Copy the data exactly from the line that contains "anytime by clicking" through the line that contains "הפורום של ESET", keeping both end lines and leaving out everything else.
--------------------------------------------------
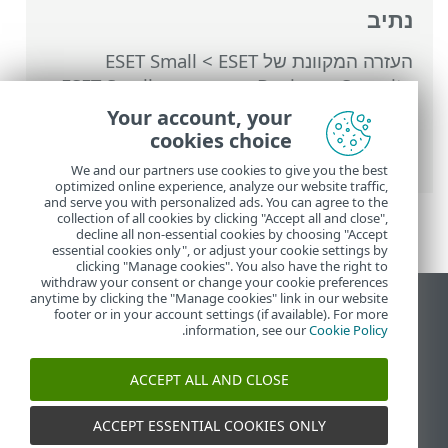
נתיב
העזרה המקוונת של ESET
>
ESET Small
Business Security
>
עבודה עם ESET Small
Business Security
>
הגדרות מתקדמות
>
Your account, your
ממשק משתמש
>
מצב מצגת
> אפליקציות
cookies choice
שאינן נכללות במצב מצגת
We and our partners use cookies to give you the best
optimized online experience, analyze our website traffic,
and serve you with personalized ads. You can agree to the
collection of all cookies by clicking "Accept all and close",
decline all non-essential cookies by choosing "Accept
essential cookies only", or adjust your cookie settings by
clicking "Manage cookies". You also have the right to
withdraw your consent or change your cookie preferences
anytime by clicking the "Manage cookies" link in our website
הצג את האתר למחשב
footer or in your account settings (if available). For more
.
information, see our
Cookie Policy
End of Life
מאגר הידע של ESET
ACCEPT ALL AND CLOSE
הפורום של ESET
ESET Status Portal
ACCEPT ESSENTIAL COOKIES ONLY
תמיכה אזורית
--------------------------------------------------
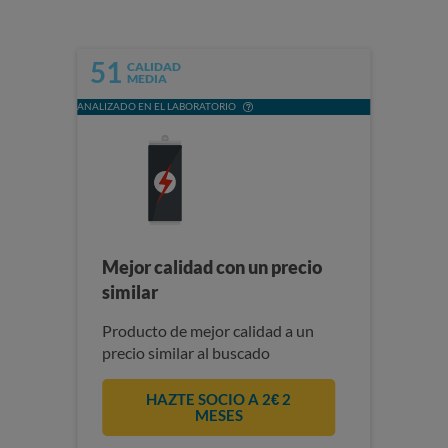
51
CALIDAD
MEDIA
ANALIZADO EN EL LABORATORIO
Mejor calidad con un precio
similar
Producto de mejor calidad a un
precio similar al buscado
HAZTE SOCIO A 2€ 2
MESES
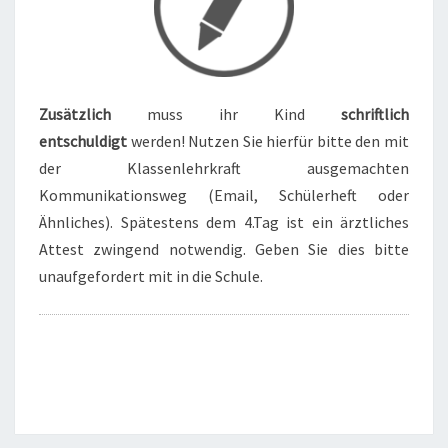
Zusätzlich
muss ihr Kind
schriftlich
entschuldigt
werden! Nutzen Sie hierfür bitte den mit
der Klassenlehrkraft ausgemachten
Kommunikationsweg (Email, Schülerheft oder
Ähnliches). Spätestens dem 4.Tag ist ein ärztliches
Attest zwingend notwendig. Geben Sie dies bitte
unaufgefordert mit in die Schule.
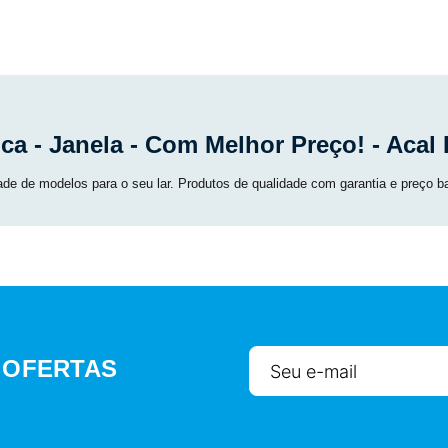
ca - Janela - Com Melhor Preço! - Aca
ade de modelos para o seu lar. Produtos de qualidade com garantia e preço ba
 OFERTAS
--------------------------------------------------
ANSWER TO THIS TASK ::
anytime by clicking the "Manage cookies" link in our website
הצג את האתר למחשב
footer or in your account settings (if available). For more
.
information, see our
Cookie Policy
End of Life
מאגר הידע של ESET
ACCEPT ALL AND CLOSE
הפורום של ESET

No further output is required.